* BRIEF: The entries below hold a line with "line: (801, 390) -> (1316, 641), removed" and a line with "line: (498, 892)". Return those lines and all that lie between them, exactly and only.

* THE INPUT:
══════════
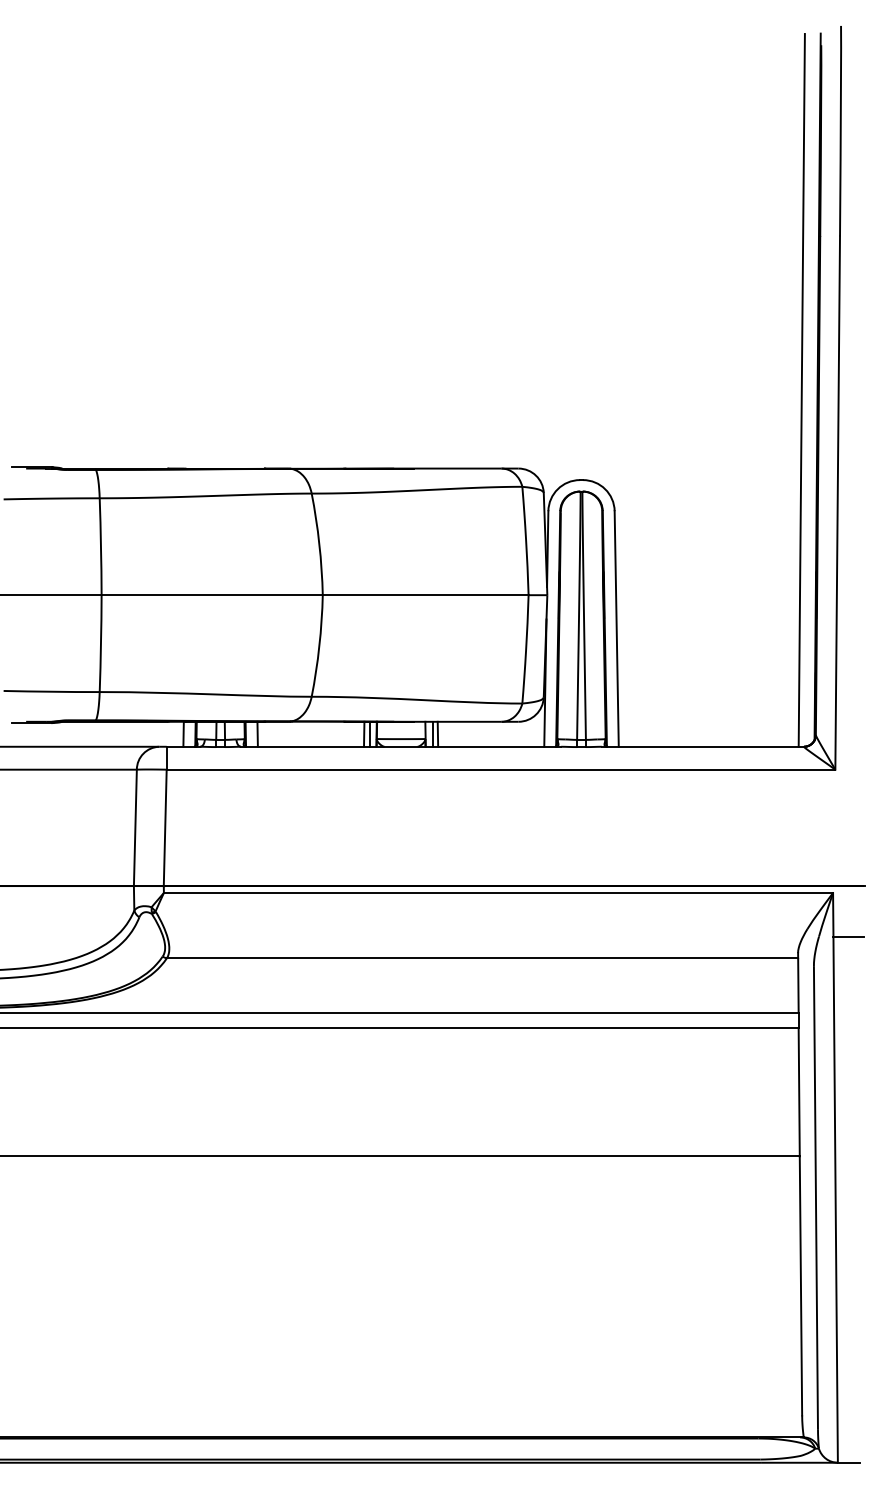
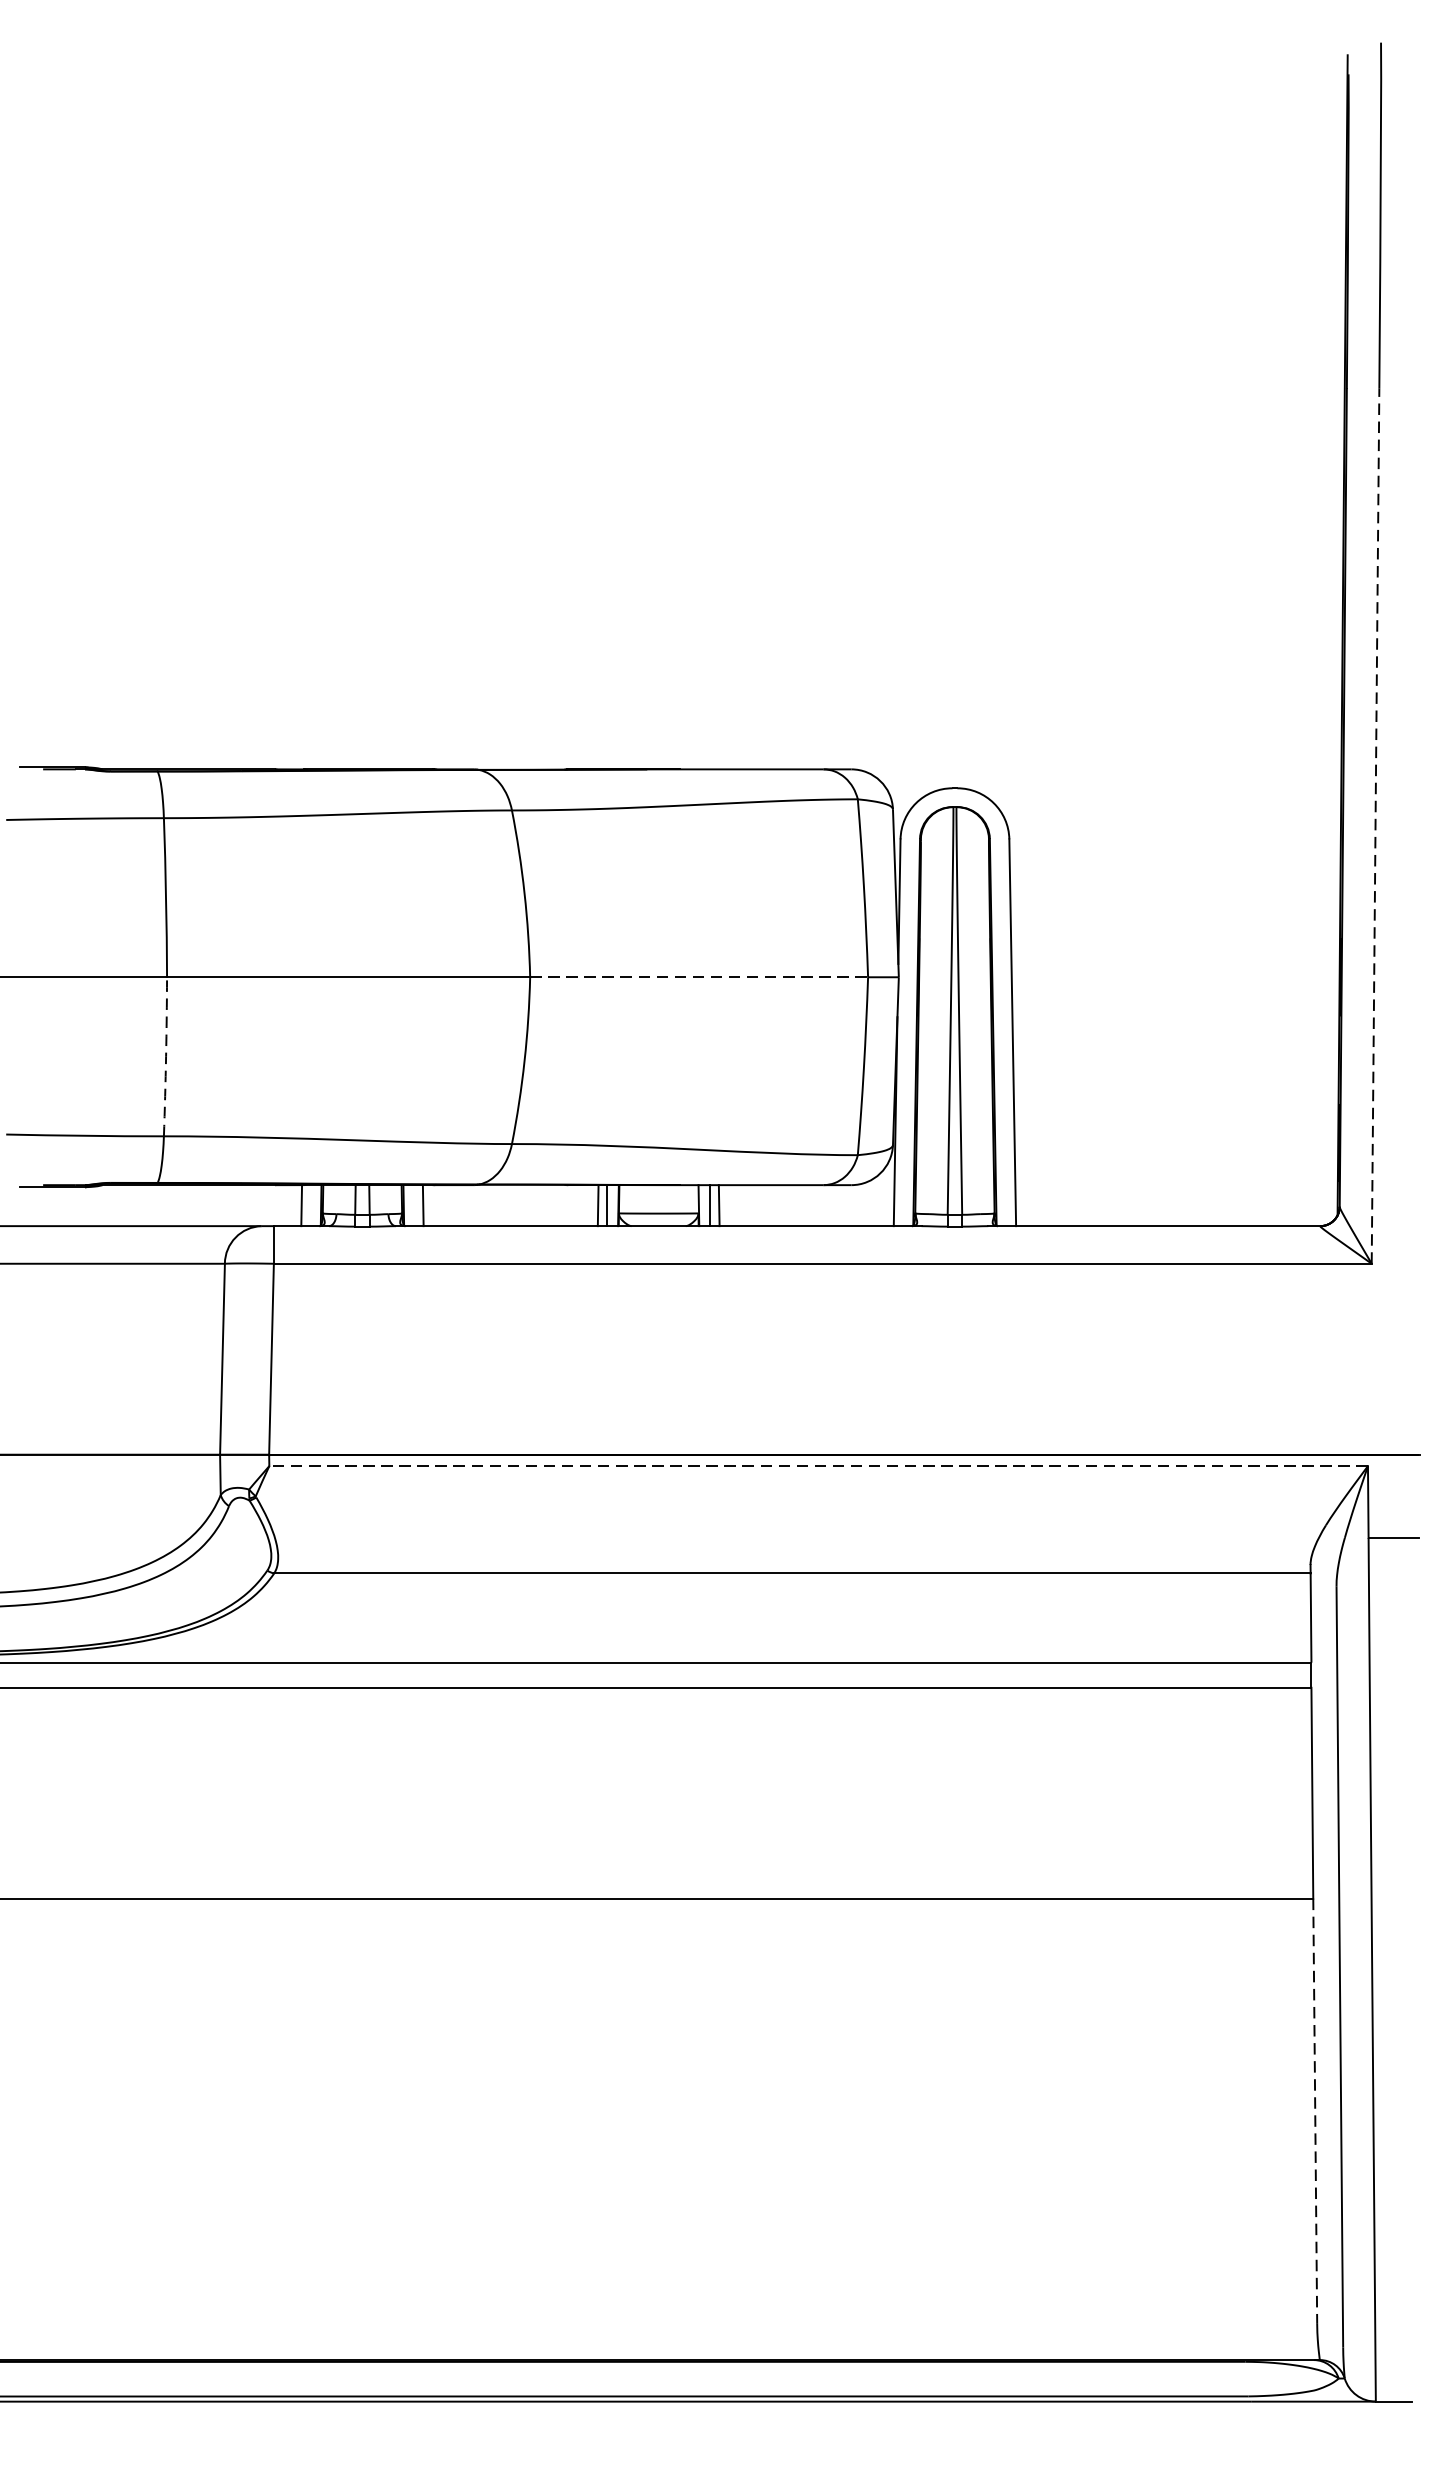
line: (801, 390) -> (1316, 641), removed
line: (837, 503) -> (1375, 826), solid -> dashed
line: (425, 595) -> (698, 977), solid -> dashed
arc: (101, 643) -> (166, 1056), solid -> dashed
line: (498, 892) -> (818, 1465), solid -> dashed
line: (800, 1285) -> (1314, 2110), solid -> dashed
══════════
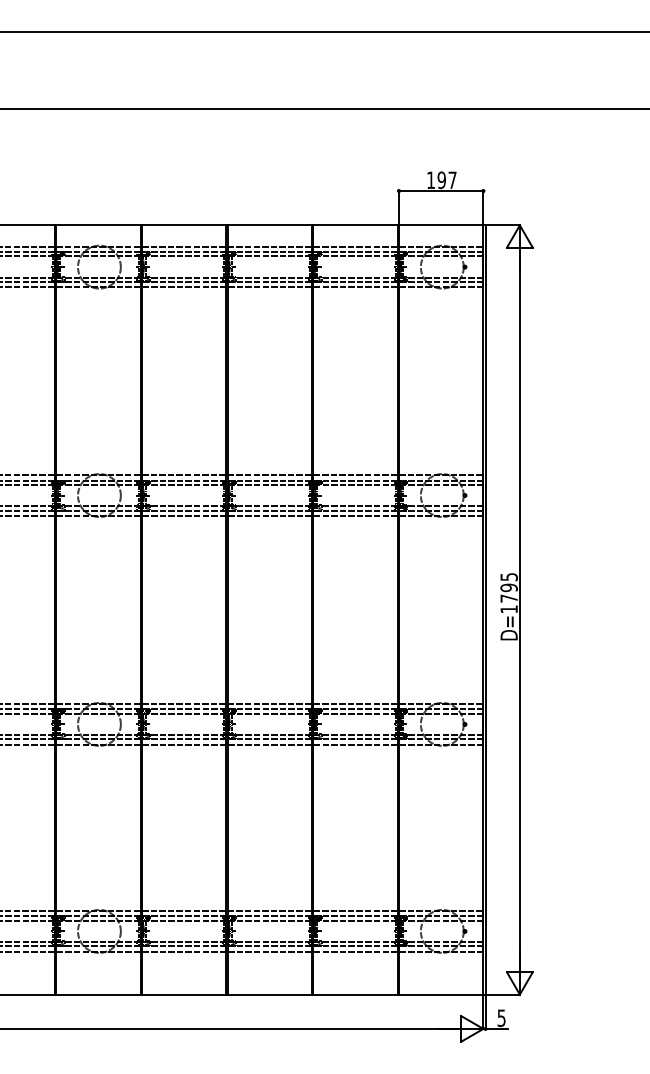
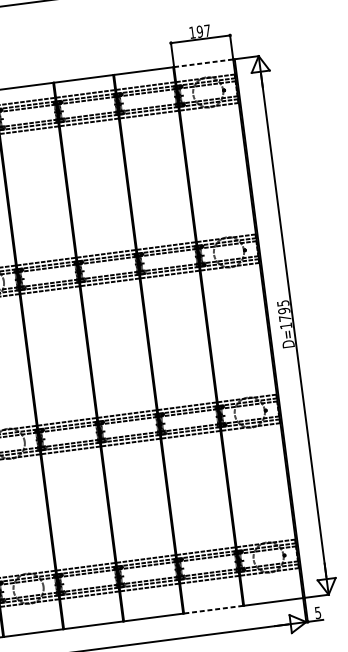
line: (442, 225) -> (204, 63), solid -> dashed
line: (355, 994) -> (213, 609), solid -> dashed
══════════
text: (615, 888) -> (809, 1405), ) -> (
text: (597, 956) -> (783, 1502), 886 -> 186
══════════
* RESPONSE FOR THIS EXERCISE:
line: (801, 390) -> (1316, 641), removed
line: (837, 503) -> (1375, 826), solid -> dashed
line: (425, 595) -> (698, 977), solid -> dashed
arc: (101, 643) -> (166, 1056), solid -> dashed
line: (498, 892) -> (818, 1465), solid -> dashed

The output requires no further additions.